* EXERCISE OBJECTIVE *
Your answer must be an exact copy of the entries, containing no images.

* * *

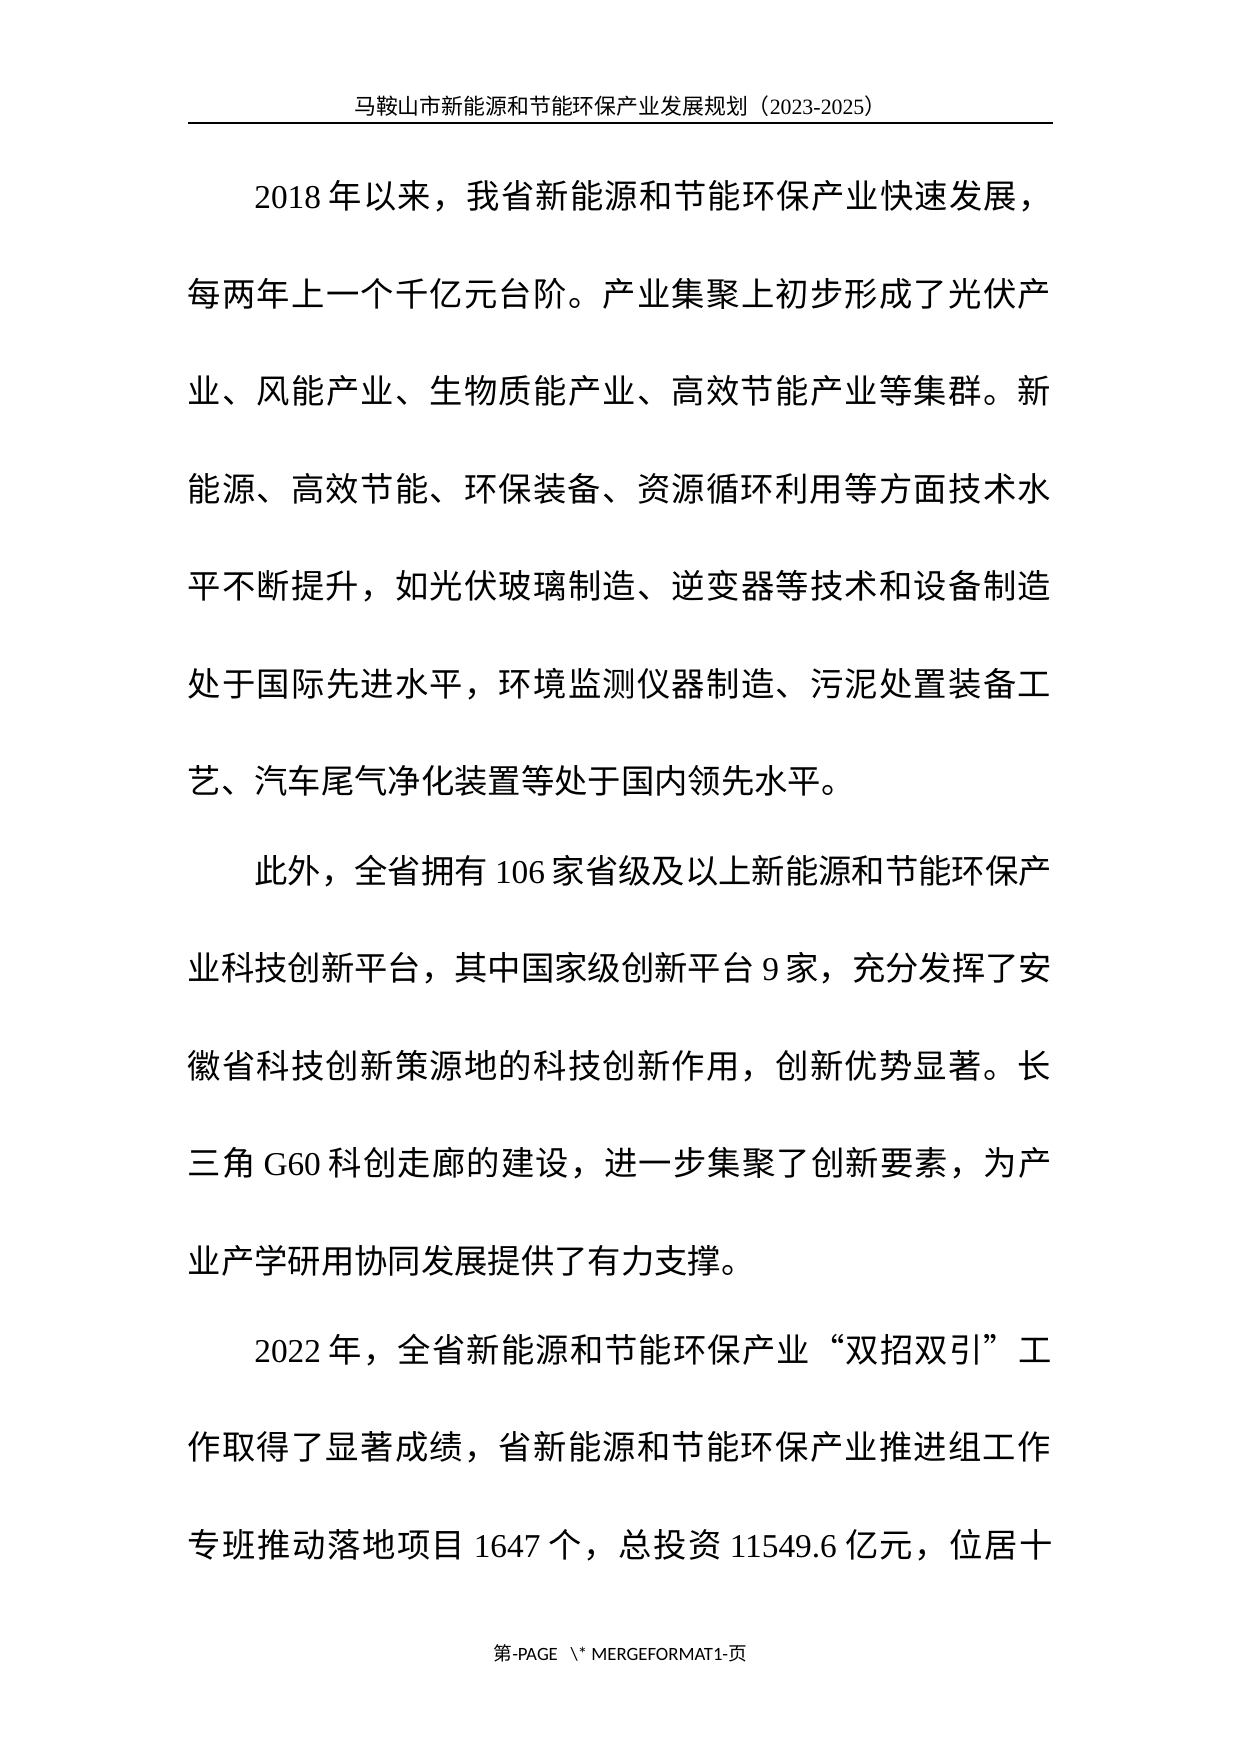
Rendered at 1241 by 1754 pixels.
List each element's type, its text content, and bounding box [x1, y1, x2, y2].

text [187, 1315, 1053, 1575]
text 此外，全省拥有106家省级及以上新能源和节能环保产业科技创新平台，其中国家级创新平台9家，充分发挥了安徽省科技创新策源地的科技创新作用，创新优势显著。长三角G60科创走廊的建设，进一步集聚了创新要素，为产业产学研用协同发展提供了有力支撑。 [187, 836, 1053, 1291]
text 2018年以来，我省新能源和节能环保产业快速发展，每两年上一个千亿元台阶。产业集聚上初步形成了光伏产业、风能产业、生物质能产业、高效节能产业等集群。新能源、高效节能、环保装备、资源循环利用等方面技术水平不断提升，如光伏玻璃制造、逆变器等技术和设备制造处于国际先进水平，环境监测仪器制造、污泥处置装备工艺、汽车尾气净化装置等处于国内领先水平。 [187, 162, 1053, 812]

* * *

* SOLUTION TO THIS TASK *
Rendered at 1241 by 1754 pixels.
List each element's type, its text content, and bounding box [x1, y1, x2, y2].

text [187, 1315, 1053, 1575]
text 此外，全省拥有106家省级及以上新能源和节能环保产业科技创新平台，其中国家级创新平台9家，充分发挥了安徽省科技创新策源地的科技创新作用，创新优势显著。长三角G60科创走廊的建设，进一步集聚了创新要素，为产业产学研用协同发展提供了有力支撑。 [187, 836, 1053, 1291]
text 2018年以来，我省新能源和节能环保产业快速发展，每两年上一个千亿元台阶。产业集聚上初步形成了光伏产业、风能产业、生物质能产业、高效节能产业等集群。新能源、高效节能、环保装备、资源循环利用等方面技术水平不断提升，如光伏玻璃制造、逆变器等技术和设备制造处于国际先进水平，环境监测仪器制造、污泥处置装备工艺、汽车尾气净化装置等处于国内领先水平。 [187, 162, 1053, 812]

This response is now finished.